▶ _Selection_
Read Krugman, HE admits he may have missed some trends.
Posted by: save_the_rustbelt | Link to comment | Apr 14, 2008 at 05:18 AM
A needless immoral $3 trillion war and occupation is no problem, only killer Chinese giraffes. An impossible health care insurance system is no problem, only those giraffes. Tuitions that are increasingly burdensome are no problem. Primary and secondary school education weakness is no problem. Crumbly hard infrastucture is no problem. Turning from conservation and efficiency for decades has been no problem. Growing corn for cars has been no problem. Economic policy designed to increase inequality is no problem.
On and on, the problem for America only comes to killer Chinese giraffes.
Posted by: anne | Link to comment | Apr 14, 2008 at 05:26 AM
To me, saying that our problems stem from globalization is like saying they stem from increasing oil prices, or an aging population. Whether or not our problems are caused by globalization, anything we try to do to stop it would cause more problems than it would create, just as if we tried to do anything to keep oil prices low, or our population younger. You have to recognize what can be changed, and focus on that.
Also--what Bruce Wilder said.
Posted by: lonesome moderate | Link to comment | Apr 14, 2008 at 05:44 AM
Pro-competitive policies — which are not the same thing as giving powerful businesses whatever they want — could help America regain its leadership in information technology.
I don't believe this, and I don't think that Krugman really does either. Indian programmers, and some other types of computer/software engineers, are perfectly good--certainly good enough that an American programmer making five times as much can't really expect to compete. The bulk of IT work going forward will be done in India and similar countries. There will, however, be a number of niches that American countries can defend going forward, mostly having to do with India's poor overall business environment.
This of course leads back to the Krugman's basic point. If we want to keep middle class IT jobs in this country, we need to ensure that our business environment is world class, which means (among other things), efficient and transparent (but not absent) government regulation.
Posted by: lonesome moderate | Link to comment | Apr 14, 2008 at 05:55 AM
http://www.nytimes.com/2008/04/14/world/americas/14colombia.html?hp&pagewanted=print
April 14, 2008
Union Killings Peril Trade Pact With Colombia
By SIMON ROMERO
A surge in killings of labor union members in Colombia is emerging as an issue in the battle over a trade deal.
[Speaking of the theater of the absurd.]
Posted by: anne | Link to comment | Apr 14, 2008 at 05:58 AM
Quite simply, US problems derive from the well-being of the citizens being of no interest to the rulers -- big business and government. They have deliberately moved to a "bigger slice of a smaller pie" economic model over the past generation.

▶ _Set exercise_
Copy word for word the part of the comment thread above that opens with the words containing "On and on, the" and closes with "focus on that.".

▶ _Extracted records_
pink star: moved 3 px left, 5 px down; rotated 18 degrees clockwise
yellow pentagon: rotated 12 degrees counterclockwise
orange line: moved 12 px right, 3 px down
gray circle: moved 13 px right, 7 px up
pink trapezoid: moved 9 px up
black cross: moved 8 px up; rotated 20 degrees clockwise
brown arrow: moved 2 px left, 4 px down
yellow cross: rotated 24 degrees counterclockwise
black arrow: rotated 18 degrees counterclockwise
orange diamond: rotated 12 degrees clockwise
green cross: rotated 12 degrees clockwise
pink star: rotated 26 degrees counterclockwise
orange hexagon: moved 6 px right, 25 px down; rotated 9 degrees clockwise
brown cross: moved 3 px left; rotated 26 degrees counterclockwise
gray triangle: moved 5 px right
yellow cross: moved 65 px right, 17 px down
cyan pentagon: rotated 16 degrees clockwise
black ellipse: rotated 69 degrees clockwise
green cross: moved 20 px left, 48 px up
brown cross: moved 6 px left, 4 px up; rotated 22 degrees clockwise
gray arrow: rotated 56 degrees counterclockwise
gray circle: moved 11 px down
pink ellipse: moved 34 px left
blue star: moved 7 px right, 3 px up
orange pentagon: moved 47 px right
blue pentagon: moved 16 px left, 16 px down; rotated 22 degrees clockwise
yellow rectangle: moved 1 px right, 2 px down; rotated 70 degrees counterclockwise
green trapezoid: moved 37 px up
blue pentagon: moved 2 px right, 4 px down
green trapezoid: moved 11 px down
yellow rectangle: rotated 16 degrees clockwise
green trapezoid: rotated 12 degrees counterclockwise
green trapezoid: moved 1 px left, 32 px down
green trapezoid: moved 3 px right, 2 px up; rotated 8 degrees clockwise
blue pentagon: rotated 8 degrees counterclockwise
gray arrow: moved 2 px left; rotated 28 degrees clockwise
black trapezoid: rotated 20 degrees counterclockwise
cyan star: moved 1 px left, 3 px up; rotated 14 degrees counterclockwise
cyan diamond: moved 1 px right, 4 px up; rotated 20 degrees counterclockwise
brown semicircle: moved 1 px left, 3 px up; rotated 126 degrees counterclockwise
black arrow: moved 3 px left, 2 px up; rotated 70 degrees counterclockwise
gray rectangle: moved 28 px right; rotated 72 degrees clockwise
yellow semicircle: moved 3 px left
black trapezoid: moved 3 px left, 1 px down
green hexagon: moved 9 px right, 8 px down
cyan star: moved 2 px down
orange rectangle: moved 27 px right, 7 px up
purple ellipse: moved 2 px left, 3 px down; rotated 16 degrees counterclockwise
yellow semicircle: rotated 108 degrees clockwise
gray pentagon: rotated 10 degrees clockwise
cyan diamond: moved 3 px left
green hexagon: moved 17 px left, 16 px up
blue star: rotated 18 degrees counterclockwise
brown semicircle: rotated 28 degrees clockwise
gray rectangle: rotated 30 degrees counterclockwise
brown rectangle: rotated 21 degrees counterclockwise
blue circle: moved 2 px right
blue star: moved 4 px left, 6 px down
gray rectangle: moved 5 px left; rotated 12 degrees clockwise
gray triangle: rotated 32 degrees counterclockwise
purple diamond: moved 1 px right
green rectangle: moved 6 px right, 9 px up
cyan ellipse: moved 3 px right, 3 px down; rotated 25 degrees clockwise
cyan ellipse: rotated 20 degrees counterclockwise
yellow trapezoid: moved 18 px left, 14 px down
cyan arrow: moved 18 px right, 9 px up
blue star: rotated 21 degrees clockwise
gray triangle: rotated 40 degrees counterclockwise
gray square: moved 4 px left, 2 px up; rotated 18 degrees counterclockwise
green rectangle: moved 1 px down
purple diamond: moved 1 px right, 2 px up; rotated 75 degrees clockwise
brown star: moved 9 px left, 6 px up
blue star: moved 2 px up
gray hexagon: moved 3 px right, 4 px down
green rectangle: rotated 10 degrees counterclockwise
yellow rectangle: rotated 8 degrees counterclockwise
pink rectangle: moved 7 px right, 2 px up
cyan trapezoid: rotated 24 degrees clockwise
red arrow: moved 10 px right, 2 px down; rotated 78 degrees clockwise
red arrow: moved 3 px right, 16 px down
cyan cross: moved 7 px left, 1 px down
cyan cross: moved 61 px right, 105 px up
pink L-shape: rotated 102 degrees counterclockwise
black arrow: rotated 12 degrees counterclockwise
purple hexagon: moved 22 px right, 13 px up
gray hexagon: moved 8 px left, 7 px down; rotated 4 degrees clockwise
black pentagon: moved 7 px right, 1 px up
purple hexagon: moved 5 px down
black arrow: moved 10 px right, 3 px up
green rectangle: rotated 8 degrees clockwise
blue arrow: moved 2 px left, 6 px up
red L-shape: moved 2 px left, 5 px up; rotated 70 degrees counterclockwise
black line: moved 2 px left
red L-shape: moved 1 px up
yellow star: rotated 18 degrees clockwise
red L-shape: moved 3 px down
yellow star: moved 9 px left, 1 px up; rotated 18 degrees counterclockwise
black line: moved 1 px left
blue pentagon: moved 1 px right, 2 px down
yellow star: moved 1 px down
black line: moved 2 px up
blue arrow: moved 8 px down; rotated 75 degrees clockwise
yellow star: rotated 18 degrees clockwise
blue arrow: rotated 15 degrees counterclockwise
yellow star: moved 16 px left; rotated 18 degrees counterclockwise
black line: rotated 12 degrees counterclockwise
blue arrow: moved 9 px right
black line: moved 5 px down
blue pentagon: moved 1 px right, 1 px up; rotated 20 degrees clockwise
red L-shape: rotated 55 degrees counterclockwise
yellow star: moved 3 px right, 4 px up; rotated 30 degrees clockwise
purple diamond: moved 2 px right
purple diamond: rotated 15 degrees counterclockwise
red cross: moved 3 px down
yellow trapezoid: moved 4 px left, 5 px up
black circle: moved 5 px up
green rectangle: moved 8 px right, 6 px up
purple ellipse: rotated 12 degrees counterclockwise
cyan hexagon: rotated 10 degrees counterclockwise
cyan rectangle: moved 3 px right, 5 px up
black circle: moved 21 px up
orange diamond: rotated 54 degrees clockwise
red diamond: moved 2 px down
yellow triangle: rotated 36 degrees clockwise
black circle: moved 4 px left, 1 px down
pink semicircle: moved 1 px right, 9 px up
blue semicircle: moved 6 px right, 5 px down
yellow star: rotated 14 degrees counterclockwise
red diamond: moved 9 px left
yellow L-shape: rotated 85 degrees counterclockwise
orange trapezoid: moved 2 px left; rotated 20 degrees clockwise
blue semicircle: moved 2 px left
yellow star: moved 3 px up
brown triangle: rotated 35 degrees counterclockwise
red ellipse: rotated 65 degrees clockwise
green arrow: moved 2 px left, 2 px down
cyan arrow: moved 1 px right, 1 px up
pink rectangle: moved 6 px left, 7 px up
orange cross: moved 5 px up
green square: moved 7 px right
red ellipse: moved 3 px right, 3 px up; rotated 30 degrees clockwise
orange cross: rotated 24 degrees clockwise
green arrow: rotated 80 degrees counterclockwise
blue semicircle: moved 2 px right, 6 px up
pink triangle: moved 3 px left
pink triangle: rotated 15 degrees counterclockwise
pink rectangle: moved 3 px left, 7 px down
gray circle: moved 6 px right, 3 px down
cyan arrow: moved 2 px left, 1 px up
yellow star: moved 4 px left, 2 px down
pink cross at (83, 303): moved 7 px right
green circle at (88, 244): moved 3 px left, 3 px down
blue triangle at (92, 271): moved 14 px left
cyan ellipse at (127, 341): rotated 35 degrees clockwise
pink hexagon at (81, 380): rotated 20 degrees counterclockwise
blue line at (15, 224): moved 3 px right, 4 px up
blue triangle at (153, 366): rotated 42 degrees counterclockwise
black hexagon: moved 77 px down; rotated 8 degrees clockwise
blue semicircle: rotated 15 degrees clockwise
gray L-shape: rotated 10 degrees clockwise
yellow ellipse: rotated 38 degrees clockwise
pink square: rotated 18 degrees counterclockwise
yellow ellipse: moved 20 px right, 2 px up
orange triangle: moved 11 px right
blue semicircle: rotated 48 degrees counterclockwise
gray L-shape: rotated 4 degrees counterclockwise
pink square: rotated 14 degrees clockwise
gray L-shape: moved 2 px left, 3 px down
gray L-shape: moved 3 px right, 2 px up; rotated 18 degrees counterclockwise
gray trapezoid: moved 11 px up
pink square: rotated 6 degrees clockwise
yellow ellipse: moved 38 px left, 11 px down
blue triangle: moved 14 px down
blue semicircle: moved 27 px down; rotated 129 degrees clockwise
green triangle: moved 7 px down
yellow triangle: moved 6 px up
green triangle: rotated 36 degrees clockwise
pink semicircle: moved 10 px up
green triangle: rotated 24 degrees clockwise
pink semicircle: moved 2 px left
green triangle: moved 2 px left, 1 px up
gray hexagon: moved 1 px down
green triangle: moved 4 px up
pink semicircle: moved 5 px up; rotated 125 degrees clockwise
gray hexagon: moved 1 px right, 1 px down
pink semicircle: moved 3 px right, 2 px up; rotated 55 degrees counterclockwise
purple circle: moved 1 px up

▶ _Problem solution_
On and on, the problem for America only comes to killer Chinese giraffes.
Posted by: anne | Link to comment | Apr 14, 2008 at 05:26 AM
To me, saying that our problems stem from globalization is like saying they stem from increasing oil prices, or an aging population. Whether or not our problems are caused by globalization, anything we try to do to stop it would cause more problems than it would create, just as if we tried to do anything to keep oil prices low, or our population younger. You have to recognize what can be changed, and focus on that.